TASKS TO CARRY OUT:
**a)** In the passage on maize production in West Africa, check whether each statement agrees with it: (i) maize provides about one-fifth of the calories and protein that households consume; (ii) recurring droughts are no longer a problem for maize production; (iii) inconsistent policies in the region have encouraged investment in productivity. Answer yes or no for each, quoting the deciding words.
**b)** Turn the paragraph beginning "Other constraints to maize production" in the passage on maize production in West Africa into a list that keeps its main facts.
**c)** Carry on the passage on maize production in West Africa, starting after its final sentence.

*** Opening PROVIDED PASSAGE ***

Maize production in West Africa has experienced significant growth over the years. In addition, maize is becoming increasingly important as a food security crop in the region. Maize accounts for about one-fifth of the calories and protein consumed by households. For countries like Benin, Ghana, Mali and Nigeria, maize is a major source of food and cash for smallholder farmers.
Recurring droughts remain a continuous challenge to its production, hence the introduction and adoption of improved drought tolerant maize varieties have contributed to achieving food security and poverty reduction, as well as enhanced livelihoods. However, to achieve optimum yields from the stress tolerant maize, appropriate and adequate provision of production inputs (such as fertilizers, good quality seeds, and herbicides) are essential.
Other constraints to maize production in West Africa include diseases , high cost of land preparation, lack of adequate storage facilities and access to extension services, inadequate availability of improved seeds and access to inputs. Inconsistent policies across the region have crippled investments to increase productivity.

*** Closing PROVIDED PASSAGE ***
*** Opening SUPPLIED INFORMATION ***

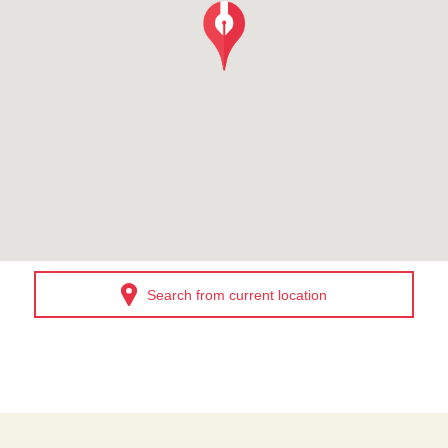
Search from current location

*** Closing SUPPLIED INFORMATION ***
*** Opening SUPPLIED INFORMATION ***

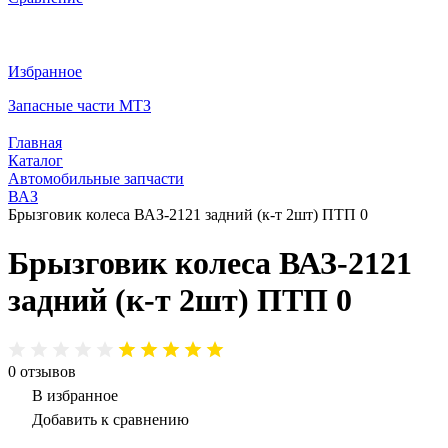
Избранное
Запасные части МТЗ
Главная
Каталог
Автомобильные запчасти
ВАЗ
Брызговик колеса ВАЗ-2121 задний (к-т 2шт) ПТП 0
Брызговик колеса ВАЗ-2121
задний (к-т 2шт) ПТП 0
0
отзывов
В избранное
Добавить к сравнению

*** Closing SUPPLIED INFORMATION ***

ANSWERS:
**a)**
(i) Yes: "Maize accounts for about one-fifth of the calories and protein consumed by households."
(ii) No: "Recurring droughts remain a continuous challenge to its production"
(iii) No: "Inconsistent policies across the region have crippled investments to increase productivity."

**b)**
Other constraints to maize production in West Africa:
- diseases
- high cost of land preparation
- lack of adequate storage facilities
- lack of access to extension services
- inadequate availability of improved seeds
- poor access to inputs
- inconsistent policies across the region, which have crippled investment in higher productivity

**c)**
Women play special role in cultivation of maize, legumes and vegetables on smaller parcels of land as well as in processing and marketing of farm produce to provide additional income to the household.
In West Africa, STMA will cover Benin, Ghana, Mali, and Nigeria with a key priority to strengthen the seed systems to replace old and obsolete varieties and reduce the use of recycled seeds in all the four countries. The International Institute of Tropical Agriculture (IITA) will coordinate STMA activities in this region.